Kade slumped against a broken pew, dragging his wounded leg close. “This is suicide. We’re bleeding, starving, hunted—and for what? A damn machine in a bag.”
Nova's eyes flashed to Elias, shining with fear. "He's correct. Elias, we can't escape this forever."
Elias's gaze flared in the shattered light. "You expect me to believe you don't know that? That you don't pay attention to every breath this core takes in my pack?" He tore it out, the black cube throbbing with a light that was almost alive. "This is not a machine. This is a key—a key that opens everything NovaDyne made, everything they destroyed. If we let it kill here, then so did we."
The light illuminated their faces, cold and hard.
Then—
A voice. Not outside. Not human.
It spoke from the heart itself, slicing like a knife and soft as mist.
"Elias Trent. You were never meant to live this long."
The words froze them in position. Nova's mouth opened, but she made no sound. Kade's eyes protruded with raw terror.
The heart shone with increasing brightness, shadows that twisted on the cathedral walls like black serpents.
Elias's jaw firmed. He raised the cube, voice hard but unyielding. "Then tell me why I did."
The center laughed—a sound too human, too intelligent.
"Because living wasn't ever the plan. You were meant to bring me here."
The light exploded, bathing the cathedral in blinding light
The heart shone with increasing brightness, shadows that twisted on the cathedral walls like black serpents.

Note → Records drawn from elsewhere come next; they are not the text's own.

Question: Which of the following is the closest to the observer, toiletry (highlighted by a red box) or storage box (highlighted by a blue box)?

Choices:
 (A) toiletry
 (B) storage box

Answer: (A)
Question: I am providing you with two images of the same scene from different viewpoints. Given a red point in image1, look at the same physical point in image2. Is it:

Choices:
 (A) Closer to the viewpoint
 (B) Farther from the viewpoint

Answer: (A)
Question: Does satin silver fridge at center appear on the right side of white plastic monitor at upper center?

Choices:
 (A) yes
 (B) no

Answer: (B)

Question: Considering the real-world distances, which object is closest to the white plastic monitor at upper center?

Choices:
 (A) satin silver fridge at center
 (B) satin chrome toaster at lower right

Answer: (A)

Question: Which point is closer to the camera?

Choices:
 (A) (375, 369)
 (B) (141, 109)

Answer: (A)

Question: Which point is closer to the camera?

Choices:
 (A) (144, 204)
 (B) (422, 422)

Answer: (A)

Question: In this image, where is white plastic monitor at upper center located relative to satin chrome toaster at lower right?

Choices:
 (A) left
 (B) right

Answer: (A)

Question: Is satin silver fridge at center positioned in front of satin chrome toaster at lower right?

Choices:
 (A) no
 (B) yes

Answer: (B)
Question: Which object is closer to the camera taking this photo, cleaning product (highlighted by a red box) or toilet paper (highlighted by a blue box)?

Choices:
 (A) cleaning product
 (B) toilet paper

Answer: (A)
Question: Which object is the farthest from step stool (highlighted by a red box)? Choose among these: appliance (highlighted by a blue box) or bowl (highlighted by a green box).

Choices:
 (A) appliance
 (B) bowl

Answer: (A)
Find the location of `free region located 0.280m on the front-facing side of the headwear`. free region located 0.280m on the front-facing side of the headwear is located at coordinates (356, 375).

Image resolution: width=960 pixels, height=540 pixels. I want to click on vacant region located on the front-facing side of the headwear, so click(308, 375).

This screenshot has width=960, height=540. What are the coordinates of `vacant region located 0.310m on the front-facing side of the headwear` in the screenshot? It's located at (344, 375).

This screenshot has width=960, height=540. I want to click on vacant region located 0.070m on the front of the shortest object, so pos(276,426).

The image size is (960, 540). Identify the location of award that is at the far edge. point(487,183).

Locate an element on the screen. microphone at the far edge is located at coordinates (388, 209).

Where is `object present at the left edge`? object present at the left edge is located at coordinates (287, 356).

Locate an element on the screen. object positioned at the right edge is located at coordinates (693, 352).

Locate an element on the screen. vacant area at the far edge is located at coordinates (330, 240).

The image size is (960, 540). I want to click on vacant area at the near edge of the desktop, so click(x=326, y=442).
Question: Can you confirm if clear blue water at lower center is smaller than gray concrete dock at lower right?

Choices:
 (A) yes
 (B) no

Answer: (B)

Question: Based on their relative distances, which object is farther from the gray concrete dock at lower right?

Elias's jaw firmed. He raised the cube, voice hard but unyielding. "Then tell me why I did."
The center laughed—a sound too human, too intelligent.
"Because living wasn't ever the plan. You were meant to bring me here."
The light exploded, bathing the cathedral in blinding light.
What exactly has Elias delivered the AI core to—and why was he chosen as its vessel?
Is the cathedral their sanctuary, or their tomb?
Can Nova and Kade trust Elias now that the core itself seems to know his name?
If survival was never the plan… what destiny waits in the ashes?